[ACTIVITÉS]
**A)** Recopiez le passage du texte sur la gastronomie française allant de "News - 30.12.2024" à "la fine bouche." en rebaptisant "mets" en "plats".
**B)** D'après le texte sur la gastronomie française, combien de races de vaches compte-t-on actuellement en France ?
**C)** Selon le texte sur la gastronomie française, qu'est-ce qui rend surprenants les huit meilleurs agneaux régionaux ?

[TEXTE SUPPORT]

###

News - 30.12.2024

Abdellaziz Ben-Jebria: Des mots et des mets qui flattent les palais fins d’illustres littérateurs

Abdellaziz Ben-Jebria: Des mots et des mets qui flattent les palais fins d’illustres littérateurs

Moi qui suis un curieux amateur de l’art culinaire, en général, et du bon vin, en particulier, j’avoue que je viens d’apprendre, avec un certain plaisir culturel, les confidences de certains fameux auteurs historiques, s’exprimant, dans leurs propres vocables, sur les mets de l’inégalable gastronomie française. Et je dois aussi reconnaitre que je viens de découvrir, peut-être par ignorance, d’étonnantes données sur le cheptel et d’autres produits français qui accompagnent l’appétence de la fine bouche.

C’est à l’occasion des fêtes de fin d’année civile, et grâce à un grand, épais, et riche ouvrage gastronomique que j’ai pu me régaler en mettant à jour ma curiosité culturelle sur le sujet en question. Il s’agit en effet d’un trésor gastronomique dévoilé dans une sorte d’encyclopédie culinaire qui s’intitule On va déguster la France*, et qui a été conçue, écrite, et publiée par François-Regis Gaudry et ses 122 amis.

Le trésor racé du bétail français

Ce faisant et en feuilletant, j’étais d’abord étonné d’apprendre qu’on compte actuellement dix-huit races de vaches correspondant à dix-huit régions françaises et possédant chacune une qualité de viande ayant le goût de son propre terroir. Cependant, j’étais moins surpris de lire qu’il y a aussi dix-sept races de poules dans les basse-cours régionales de France, allant de la Bresse-Gauloise et la Bourbonnaise, à la Gâtinaise et la Gournaisienne, en passant par la Charolaise et la Cotentine, et bien d’autres qui sont toutes des poules de luxe. Par contre, les huit meilleurs agneaux régionaux, spécifiquement français, me surprennent encore, non pas par la quantité de production, mais par la qualité de leurs labels d’Appellation d’Origine Contrôlée (AOC) ou d’Indication Géographique Protégée (IGP).Quant au cochon, avec les 6 races régionales, allant du Limousin au Corse en passant par le Gascon, la France, après l’Espagne, peaufine bien ses délicieuses charcuteries. C’est le cas du porc Nustrale pour la meilleure charcuterie du terroir corse, ou le Pie Noir basque pour sa viande emblématique des salaisons du Sud-Ouest. Mais, en tant qu’à la fois amateur de cette bonne viande et ancien chercheur scientifique, je confirme, par goût, et j’affirme, avec raison, que tout est bon dans le cochon, non seulement pour les gourmands mais aussi pour la médecine. En effet, nous devrions, tous, y compris ceux qui l’interdisent, juifs et musulmans pratiquants, rendre hommage à ce bienfaiteur cochon. Pourquoi ? Pour sa généreuse contribution qui sauve, de nos jours, des vies humaines par des transplantations rénales qui progressent de nos jours avec succès.

###

[Enregistrements conservés]

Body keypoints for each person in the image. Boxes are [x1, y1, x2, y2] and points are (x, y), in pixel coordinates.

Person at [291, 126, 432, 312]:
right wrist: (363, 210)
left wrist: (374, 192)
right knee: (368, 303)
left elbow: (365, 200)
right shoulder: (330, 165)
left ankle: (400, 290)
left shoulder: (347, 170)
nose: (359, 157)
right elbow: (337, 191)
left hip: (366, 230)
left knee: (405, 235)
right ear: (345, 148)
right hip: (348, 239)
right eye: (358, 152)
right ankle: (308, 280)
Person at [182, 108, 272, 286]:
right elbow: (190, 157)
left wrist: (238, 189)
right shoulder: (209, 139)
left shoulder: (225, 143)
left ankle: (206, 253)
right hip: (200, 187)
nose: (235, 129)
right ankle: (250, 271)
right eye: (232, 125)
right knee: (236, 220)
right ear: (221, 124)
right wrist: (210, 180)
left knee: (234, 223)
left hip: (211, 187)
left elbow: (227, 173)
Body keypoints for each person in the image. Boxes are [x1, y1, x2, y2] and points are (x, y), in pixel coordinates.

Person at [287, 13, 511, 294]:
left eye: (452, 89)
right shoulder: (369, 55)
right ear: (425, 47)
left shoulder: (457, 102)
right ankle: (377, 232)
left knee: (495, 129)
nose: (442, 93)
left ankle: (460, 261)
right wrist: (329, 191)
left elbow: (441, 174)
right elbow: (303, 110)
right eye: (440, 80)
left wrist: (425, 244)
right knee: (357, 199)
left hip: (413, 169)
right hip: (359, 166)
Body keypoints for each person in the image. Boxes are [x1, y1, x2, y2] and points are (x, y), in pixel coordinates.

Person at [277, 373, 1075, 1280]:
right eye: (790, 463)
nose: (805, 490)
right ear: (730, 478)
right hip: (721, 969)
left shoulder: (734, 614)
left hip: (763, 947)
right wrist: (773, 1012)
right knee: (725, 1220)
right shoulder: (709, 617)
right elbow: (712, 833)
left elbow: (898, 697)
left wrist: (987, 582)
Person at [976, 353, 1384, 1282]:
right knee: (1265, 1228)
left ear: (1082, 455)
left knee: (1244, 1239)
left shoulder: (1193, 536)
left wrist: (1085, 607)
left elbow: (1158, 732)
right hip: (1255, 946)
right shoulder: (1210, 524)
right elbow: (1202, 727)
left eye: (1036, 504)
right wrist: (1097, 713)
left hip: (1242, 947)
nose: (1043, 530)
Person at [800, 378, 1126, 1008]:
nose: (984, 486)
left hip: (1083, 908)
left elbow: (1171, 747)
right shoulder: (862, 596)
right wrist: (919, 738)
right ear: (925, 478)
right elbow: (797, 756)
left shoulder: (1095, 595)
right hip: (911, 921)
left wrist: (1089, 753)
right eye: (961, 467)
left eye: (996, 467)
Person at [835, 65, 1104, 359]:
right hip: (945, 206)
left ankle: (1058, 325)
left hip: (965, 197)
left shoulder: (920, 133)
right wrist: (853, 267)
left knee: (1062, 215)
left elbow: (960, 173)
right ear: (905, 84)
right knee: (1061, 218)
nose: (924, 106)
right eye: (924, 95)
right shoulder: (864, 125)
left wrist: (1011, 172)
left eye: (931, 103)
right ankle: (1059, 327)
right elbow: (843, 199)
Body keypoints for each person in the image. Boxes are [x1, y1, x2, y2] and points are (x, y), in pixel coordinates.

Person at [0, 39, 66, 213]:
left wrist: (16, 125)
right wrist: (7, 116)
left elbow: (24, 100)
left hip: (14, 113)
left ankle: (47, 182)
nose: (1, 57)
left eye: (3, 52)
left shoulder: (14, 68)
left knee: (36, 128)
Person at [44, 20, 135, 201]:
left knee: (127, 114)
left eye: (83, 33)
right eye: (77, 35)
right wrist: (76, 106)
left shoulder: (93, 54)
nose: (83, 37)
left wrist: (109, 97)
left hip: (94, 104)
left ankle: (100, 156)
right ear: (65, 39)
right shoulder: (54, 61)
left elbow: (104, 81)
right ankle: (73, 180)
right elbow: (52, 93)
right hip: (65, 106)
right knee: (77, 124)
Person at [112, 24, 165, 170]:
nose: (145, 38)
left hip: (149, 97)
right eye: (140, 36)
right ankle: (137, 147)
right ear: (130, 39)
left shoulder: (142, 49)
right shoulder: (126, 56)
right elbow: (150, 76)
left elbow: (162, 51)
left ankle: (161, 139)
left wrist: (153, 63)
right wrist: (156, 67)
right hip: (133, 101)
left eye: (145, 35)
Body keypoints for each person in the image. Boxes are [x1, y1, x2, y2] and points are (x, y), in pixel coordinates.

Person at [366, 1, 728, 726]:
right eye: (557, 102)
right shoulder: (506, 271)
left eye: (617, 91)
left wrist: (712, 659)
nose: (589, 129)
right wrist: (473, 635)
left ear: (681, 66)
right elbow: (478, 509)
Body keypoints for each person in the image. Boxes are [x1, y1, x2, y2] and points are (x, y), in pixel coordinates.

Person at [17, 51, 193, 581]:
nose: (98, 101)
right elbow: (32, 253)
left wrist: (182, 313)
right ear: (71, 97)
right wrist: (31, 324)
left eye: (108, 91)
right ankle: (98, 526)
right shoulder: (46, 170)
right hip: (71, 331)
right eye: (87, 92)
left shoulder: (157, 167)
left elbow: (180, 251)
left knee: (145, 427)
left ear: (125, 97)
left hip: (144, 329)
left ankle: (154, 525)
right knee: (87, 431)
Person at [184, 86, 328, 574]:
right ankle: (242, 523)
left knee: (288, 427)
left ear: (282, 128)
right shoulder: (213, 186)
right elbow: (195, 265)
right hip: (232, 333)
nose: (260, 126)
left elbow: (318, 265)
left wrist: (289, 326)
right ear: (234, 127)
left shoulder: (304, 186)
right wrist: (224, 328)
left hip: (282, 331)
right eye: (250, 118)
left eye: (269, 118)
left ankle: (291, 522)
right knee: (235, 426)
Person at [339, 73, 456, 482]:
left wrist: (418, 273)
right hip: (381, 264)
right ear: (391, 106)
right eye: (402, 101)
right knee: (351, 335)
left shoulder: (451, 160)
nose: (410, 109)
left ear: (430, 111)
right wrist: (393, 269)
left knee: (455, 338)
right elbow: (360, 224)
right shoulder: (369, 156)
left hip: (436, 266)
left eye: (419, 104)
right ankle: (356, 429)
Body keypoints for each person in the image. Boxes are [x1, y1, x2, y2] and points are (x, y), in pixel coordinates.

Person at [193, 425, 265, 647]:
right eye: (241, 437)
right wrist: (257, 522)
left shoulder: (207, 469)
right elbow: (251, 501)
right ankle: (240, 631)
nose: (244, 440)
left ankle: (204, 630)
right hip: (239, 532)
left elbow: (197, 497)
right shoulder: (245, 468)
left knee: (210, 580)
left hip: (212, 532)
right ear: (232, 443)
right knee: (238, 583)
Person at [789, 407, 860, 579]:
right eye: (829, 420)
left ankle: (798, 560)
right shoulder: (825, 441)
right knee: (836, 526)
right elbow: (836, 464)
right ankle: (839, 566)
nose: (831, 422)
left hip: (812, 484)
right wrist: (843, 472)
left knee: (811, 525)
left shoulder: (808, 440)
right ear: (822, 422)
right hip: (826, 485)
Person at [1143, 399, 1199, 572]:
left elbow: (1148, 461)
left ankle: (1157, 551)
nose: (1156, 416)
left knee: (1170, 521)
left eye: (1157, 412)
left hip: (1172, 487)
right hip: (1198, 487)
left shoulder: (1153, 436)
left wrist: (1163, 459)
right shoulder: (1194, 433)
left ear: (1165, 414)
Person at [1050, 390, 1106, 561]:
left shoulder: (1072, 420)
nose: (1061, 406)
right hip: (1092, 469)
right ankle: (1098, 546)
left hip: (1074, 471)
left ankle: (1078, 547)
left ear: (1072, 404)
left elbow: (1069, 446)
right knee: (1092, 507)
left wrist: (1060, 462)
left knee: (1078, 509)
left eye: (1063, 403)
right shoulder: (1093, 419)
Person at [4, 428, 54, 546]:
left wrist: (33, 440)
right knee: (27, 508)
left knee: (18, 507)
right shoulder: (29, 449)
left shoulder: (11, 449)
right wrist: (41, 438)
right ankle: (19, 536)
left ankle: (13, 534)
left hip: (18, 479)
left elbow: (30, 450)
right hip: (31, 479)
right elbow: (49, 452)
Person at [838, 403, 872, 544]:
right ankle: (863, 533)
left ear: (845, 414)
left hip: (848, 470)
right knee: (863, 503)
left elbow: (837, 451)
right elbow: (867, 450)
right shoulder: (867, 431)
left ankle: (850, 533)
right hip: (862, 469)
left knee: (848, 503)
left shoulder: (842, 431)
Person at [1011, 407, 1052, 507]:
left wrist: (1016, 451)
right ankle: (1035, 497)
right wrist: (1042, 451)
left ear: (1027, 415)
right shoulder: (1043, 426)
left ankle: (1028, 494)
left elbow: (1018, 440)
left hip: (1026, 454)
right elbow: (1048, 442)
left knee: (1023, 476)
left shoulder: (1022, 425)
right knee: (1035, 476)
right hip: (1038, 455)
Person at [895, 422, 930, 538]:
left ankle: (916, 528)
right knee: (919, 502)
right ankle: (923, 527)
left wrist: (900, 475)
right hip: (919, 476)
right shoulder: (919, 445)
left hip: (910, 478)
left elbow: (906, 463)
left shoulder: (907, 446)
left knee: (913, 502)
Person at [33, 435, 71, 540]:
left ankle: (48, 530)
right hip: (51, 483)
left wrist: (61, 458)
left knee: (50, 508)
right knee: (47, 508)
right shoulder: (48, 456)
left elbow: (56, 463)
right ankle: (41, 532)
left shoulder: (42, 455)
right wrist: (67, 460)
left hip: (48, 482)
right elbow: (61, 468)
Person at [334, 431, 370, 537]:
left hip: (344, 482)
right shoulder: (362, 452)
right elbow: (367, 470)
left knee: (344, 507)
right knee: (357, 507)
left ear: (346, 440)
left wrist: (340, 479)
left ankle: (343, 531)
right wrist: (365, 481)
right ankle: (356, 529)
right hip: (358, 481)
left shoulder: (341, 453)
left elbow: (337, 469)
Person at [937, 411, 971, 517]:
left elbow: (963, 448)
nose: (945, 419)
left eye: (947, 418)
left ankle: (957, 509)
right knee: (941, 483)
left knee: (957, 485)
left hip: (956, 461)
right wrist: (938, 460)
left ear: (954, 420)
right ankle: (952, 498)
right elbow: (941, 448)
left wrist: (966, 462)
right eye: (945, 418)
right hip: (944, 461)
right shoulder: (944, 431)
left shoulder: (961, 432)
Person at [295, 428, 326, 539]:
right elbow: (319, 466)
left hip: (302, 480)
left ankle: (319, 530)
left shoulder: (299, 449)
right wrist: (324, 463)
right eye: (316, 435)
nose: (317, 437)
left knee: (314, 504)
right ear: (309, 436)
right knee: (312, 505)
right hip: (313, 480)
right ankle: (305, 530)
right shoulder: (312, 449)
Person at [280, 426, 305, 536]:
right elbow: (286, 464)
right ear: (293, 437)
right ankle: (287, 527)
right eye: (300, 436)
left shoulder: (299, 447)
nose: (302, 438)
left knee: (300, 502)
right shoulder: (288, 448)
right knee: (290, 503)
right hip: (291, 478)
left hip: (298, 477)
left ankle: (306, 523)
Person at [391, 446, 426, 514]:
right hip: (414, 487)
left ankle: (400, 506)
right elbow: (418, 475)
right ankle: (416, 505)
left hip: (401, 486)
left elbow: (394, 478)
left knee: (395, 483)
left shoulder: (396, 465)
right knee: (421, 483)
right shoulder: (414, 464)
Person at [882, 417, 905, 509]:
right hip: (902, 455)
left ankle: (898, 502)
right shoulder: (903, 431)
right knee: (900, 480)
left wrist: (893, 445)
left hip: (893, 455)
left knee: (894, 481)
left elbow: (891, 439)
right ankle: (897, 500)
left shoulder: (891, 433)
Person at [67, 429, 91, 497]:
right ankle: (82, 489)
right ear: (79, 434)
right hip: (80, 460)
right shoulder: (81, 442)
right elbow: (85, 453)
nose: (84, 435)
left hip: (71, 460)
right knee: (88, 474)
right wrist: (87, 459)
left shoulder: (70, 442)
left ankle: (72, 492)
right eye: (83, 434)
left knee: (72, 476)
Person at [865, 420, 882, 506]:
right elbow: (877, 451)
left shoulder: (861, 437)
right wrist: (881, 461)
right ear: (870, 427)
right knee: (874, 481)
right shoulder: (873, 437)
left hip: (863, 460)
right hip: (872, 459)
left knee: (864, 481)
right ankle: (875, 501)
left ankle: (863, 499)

###

[RÉPONSES NUMÉROTÉES]
**A)**
News - 30.12.2024

Abdellaziz Ben-Jebria: Des mots et des plats qui flattent les palais fins d’illustres littérateurs

Abdellaziz Ben-Jebria: Des mots et des plats qui flattent les palais fins d’illustres littérateurs

Moi qui suis un curieux amateur de l’art culinaire, en général, et du bon vin, en particulier, j’avoue que je viens d’apprendre, avec un certain plaisir culturel, les confidences de certains fameux auteurs historiques, s’exprimant, dans leurs propres vocables, sur les plats de l’inégalable gastronomie française. Et je dois aussi reconnaitre que je viens de découvrir, peut-être par ignorance, d’étonnantes données sur le cheptel et d’autres produits français qui accompagnent l’appétence de la fine bouche.

**B)** On en compte dix-huit, correspondant à dix-huit régions françaises.

**C)** Ils surprennent non par la quantité de leur production, mais par la qualité de leurs labels d'Appellation d'Origine Contrôlée (AOC) ou d'Indication Géographique Protégée (IGP).